───── Data records ─────

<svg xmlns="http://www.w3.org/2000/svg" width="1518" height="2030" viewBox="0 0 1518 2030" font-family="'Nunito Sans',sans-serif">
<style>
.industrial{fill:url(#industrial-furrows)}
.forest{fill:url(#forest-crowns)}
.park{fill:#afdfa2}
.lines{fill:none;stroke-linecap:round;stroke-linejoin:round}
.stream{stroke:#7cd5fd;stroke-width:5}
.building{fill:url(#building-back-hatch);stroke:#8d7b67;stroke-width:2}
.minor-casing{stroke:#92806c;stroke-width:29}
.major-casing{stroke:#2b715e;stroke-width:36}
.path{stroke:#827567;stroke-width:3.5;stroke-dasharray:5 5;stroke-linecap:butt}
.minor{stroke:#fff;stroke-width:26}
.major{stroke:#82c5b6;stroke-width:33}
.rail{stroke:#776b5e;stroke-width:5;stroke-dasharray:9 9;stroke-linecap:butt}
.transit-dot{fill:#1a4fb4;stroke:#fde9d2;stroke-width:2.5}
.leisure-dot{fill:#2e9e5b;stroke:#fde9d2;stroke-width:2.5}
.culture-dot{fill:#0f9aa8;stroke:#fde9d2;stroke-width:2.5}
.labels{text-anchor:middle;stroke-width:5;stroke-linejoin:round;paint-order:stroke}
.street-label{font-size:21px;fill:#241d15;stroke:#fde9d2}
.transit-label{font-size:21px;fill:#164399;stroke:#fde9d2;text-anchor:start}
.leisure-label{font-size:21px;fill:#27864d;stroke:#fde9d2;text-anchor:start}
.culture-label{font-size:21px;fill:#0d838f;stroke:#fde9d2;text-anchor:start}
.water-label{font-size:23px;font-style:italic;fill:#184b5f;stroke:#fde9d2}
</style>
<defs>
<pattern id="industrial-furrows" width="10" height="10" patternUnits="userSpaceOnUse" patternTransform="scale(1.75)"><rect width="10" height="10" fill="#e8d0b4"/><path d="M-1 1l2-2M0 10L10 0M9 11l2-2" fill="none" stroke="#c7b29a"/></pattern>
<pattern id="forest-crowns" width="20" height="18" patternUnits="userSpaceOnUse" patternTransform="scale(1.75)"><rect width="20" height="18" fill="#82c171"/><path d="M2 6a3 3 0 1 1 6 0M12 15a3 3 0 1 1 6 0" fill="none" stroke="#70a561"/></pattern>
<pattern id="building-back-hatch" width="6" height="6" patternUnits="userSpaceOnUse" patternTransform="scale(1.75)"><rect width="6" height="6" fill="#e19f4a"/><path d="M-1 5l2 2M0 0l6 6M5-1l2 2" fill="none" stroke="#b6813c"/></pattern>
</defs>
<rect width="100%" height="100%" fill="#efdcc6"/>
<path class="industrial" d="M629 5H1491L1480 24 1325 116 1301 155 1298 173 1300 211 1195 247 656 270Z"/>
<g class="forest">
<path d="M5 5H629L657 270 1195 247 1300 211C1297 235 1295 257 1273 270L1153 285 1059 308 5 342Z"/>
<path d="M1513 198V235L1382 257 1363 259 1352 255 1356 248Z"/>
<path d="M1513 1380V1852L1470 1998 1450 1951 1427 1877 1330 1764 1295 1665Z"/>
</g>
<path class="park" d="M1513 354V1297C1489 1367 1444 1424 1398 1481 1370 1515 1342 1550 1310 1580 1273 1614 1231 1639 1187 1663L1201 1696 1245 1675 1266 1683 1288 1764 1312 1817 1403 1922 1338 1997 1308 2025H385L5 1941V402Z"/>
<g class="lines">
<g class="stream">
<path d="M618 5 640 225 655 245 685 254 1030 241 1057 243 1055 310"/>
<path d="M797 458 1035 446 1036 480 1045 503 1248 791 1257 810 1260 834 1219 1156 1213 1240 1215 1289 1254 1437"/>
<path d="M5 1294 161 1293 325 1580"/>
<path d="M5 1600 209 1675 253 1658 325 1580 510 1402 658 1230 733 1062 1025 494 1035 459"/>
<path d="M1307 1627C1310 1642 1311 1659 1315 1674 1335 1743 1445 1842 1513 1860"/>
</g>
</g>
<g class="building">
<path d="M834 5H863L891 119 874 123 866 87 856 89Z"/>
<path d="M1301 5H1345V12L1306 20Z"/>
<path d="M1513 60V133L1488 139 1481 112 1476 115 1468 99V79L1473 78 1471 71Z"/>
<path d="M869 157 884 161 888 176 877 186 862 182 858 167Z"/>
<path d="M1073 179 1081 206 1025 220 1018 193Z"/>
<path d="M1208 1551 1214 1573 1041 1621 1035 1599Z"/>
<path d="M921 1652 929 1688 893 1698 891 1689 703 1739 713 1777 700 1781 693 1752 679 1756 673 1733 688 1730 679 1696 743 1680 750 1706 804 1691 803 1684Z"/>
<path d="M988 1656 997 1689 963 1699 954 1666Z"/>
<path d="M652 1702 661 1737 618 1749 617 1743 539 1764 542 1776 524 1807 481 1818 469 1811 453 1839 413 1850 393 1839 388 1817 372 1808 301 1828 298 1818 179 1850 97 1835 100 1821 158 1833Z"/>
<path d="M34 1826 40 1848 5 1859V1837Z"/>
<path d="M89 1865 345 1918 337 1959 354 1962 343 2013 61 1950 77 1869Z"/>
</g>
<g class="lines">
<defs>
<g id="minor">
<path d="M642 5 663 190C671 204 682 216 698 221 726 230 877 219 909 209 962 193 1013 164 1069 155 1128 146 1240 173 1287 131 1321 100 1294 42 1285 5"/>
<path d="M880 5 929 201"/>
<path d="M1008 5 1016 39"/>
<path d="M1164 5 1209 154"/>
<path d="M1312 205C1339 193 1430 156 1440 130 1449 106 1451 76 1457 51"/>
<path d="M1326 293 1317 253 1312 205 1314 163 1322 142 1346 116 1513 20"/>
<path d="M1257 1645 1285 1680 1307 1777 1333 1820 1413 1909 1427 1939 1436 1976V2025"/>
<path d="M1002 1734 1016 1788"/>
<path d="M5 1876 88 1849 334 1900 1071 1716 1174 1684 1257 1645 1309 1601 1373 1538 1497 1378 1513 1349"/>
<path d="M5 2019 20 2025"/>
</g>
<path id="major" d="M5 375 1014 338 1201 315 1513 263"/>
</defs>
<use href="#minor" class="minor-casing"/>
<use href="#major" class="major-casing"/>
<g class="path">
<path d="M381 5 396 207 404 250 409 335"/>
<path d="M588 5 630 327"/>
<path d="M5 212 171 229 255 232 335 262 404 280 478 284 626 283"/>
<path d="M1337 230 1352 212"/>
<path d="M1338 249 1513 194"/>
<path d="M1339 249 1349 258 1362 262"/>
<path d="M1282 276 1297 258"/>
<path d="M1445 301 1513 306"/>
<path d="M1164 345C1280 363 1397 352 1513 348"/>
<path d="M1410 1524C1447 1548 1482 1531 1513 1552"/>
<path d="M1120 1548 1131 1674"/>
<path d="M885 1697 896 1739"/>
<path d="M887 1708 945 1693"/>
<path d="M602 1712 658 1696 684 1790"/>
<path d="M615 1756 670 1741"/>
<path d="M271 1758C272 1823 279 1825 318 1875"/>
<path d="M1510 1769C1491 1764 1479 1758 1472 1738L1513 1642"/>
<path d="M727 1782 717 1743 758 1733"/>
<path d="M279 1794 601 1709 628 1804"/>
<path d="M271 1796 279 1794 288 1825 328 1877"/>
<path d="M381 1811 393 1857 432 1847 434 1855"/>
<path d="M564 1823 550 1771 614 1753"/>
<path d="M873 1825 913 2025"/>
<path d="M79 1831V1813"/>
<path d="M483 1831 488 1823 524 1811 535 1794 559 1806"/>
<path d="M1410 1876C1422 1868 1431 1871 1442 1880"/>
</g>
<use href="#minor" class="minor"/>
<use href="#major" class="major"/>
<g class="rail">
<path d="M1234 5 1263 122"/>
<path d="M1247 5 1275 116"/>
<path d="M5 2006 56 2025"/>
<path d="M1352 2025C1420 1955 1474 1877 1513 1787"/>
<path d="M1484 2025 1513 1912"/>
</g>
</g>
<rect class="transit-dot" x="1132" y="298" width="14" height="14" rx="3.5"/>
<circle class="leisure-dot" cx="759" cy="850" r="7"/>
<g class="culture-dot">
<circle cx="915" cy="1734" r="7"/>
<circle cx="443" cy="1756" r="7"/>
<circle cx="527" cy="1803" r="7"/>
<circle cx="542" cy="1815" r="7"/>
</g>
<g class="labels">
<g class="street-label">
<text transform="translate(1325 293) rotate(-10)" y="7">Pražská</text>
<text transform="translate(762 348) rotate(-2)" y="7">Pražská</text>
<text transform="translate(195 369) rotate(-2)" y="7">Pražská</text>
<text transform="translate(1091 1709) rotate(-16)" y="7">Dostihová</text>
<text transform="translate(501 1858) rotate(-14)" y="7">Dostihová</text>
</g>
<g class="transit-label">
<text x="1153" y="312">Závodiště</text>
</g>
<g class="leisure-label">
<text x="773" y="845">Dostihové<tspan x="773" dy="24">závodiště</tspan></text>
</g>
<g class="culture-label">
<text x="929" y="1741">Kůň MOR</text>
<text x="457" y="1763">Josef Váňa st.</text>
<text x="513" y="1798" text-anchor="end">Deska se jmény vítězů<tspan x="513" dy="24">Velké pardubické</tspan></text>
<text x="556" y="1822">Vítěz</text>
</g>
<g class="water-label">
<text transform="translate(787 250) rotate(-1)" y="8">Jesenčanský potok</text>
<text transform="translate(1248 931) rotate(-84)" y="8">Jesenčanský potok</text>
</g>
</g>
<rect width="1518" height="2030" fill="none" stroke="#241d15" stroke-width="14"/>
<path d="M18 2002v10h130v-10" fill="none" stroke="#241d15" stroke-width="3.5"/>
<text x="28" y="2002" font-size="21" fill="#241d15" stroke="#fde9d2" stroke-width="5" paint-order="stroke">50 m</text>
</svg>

─────
───── Data records ─────

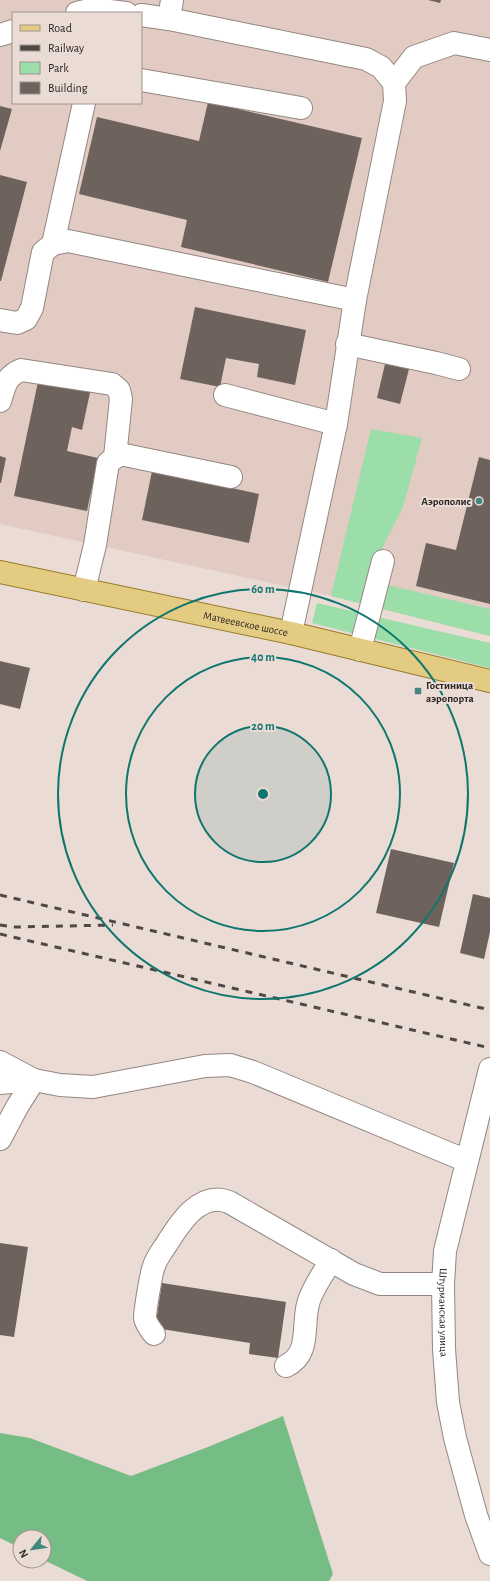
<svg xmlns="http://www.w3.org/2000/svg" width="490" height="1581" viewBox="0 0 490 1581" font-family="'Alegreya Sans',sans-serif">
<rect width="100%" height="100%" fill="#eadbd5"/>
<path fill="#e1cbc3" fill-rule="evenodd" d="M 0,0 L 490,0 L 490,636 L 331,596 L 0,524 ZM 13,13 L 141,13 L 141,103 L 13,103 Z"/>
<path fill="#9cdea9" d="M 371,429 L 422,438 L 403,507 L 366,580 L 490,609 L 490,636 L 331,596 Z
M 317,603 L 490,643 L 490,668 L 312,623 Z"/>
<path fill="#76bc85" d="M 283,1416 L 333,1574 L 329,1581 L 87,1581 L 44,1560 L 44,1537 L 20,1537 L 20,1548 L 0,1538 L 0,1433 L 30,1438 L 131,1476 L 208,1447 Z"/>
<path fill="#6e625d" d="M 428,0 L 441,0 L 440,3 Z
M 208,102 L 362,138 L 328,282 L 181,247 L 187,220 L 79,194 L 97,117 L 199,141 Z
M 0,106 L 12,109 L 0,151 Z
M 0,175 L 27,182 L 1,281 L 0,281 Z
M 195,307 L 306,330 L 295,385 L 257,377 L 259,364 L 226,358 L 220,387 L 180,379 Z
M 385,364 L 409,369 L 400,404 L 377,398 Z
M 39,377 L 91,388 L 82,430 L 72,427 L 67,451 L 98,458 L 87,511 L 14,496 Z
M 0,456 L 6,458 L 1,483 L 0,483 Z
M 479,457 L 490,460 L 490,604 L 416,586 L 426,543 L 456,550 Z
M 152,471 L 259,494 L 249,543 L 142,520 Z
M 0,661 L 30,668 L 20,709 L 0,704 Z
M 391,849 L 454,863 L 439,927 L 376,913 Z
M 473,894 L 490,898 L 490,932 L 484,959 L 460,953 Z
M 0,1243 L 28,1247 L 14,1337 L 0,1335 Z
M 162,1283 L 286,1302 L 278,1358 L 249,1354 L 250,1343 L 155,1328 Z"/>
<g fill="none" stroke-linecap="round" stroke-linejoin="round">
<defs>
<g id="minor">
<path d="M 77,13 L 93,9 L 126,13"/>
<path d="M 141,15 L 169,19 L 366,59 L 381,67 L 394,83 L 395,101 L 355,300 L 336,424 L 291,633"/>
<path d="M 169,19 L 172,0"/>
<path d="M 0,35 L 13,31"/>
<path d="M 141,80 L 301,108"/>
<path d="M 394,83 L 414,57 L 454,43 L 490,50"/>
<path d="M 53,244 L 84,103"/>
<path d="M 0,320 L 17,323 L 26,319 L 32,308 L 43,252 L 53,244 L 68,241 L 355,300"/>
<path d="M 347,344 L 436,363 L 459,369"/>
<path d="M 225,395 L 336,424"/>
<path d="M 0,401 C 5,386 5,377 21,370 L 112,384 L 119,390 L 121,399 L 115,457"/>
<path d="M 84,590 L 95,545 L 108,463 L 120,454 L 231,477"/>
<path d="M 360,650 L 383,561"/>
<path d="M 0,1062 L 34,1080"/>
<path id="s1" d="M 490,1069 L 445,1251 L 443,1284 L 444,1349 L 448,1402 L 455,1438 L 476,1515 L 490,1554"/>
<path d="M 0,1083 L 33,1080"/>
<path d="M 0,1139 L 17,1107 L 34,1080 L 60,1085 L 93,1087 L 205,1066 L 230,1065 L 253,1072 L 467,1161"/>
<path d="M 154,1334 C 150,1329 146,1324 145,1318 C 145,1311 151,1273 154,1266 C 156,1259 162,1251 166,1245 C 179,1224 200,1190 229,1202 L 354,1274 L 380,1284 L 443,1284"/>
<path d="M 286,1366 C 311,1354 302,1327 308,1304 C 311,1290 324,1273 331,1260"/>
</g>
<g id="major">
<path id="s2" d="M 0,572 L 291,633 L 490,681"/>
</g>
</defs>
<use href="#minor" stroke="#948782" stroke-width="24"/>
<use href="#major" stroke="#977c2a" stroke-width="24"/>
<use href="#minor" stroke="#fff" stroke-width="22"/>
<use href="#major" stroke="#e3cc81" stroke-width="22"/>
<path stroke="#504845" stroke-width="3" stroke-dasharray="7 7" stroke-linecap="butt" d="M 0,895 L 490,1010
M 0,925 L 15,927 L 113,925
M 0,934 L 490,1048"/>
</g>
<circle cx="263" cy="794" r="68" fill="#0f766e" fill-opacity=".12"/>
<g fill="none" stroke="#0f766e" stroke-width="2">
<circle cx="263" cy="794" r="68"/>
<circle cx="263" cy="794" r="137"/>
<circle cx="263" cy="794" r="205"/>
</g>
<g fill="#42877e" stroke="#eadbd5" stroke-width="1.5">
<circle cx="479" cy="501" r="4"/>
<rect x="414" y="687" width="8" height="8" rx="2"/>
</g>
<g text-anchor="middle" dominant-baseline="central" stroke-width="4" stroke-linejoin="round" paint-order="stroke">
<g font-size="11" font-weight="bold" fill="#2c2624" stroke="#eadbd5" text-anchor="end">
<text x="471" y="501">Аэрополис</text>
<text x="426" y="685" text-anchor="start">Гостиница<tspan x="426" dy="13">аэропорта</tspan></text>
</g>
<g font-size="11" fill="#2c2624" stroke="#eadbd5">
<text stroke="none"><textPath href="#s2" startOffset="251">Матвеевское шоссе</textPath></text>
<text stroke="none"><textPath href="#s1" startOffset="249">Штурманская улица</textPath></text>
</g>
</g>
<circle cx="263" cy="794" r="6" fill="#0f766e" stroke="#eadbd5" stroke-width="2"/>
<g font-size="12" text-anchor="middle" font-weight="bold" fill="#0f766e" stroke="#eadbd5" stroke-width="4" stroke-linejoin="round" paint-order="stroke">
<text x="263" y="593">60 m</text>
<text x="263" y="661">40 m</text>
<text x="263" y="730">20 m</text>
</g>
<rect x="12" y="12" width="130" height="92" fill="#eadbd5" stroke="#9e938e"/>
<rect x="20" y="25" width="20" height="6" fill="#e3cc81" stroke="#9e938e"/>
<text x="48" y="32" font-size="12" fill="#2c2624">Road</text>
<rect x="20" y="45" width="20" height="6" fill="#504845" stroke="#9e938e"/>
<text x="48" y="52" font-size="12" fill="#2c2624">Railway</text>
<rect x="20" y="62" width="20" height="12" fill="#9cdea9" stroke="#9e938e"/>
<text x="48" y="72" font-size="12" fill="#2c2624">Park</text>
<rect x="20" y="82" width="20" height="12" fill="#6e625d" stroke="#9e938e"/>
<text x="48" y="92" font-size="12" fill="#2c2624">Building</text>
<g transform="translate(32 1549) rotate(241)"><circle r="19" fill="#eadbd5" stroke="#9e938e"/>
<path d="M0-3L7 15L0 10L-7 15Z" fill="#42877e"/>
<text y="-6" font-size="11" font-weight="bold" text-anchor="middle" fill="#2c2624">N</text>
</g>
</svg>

─────

→ **What to work on**:
Restate word for word the lines of the data above, starting at the line containing "M 162,1283 L" and ending at the line containing "M 0,925 L 15,927 L 113,925", both included, and nothing more.

→ **Answer to this exercise**:
M 162,1283 L 286,1302 L 278,1358 L 249,1354 L 250,1343 L 155,1328 Z"/>
<g fill="none" stroke-linecap="round" stroke-linejoin="round">
<defs>
<g id="minor">
<path d="M 77,13 L 93,9 L 126,13"/>
<path d="M 141,15 L 169,19 L 366,59 L 381,67 L 394,83 L 395,101 L 355,300 L 336,424 L 291,633"/>
<path d="M 169,19 L 172,0"/>
<path d="M 0,35 L 13,31"/>
<path d="M 141,80 L 301,108"/>
<path d="M 394,83 L 414,57 L 454,43 L 490,50"/>
<path d="M 53,244 L 84,103"/>
<path d="M 0,320 L 17,323 L 26,319 L 32,308 L 43,252 L 53,244 L 68,241 L 355,300"/>
<path d="M 347,344 L 436,363 L 459,369"/>
<path d="M 225,395 L 336,424"/>
<path d="M 0,401 C 5,386 5,377 21,370 L 112,384 L 119,390 L 121,399 L 115,457"/>
<path d="M 84,590 L 95,545 L 108,463 L 120,454 L 231,477"/>
<path d="M 360,650 L 383,561"/>
<path d="M 0,1062 L 34,1080"/>
<path id="s1" d="M 490,1069 L 445,1251 L 443,1284 L 444,1349 L 448,1402 L 455,1438 L 476,1515 L 490,1554"/>
<path d="M 0,1083 L 33,1080"/>
<path d="M 0,1139 L 17,1107 L 34,1080 L 60,1085 L 93,1087 L 205,1066 L 230,1065 L 253,1072 L 467,1161"/>
<path d="M 154,1334 C 150,1329 146,1324 145,1318 C 145,1311 151,1273 154,1266 C 156,1259 162,1251 166,1245 C 179,1224 200,1190 229,1202 L 354,1274 L 380,1284 L 443,1284"/>
<path d="M 286,1366 C 311,1354 302,1327 308,1304 C 311,1290 324,1273 331,1260"/>
</g>
<g id="major">
<path id="s2" d="M 0,572 L 291,633 L 490,681"/>
</g>
</defs>
<use href="#minor" stroke="#948782" stroke-width="24"/>
<use href="#major" stroke="#977c2a" stroke-width="24"/>
<use href="#minor" stroke="#fff" stroke-width="22"/>
<use href="#major" stroke="#e3cc81" stroke-width="22"/>
<path stroke="#504845" stroke-width="3" stroke-dasharray="7 7" stroke-linecap="butt" d="M 0,895 L 490,1010
M 0,925 L 15,927 L 113,925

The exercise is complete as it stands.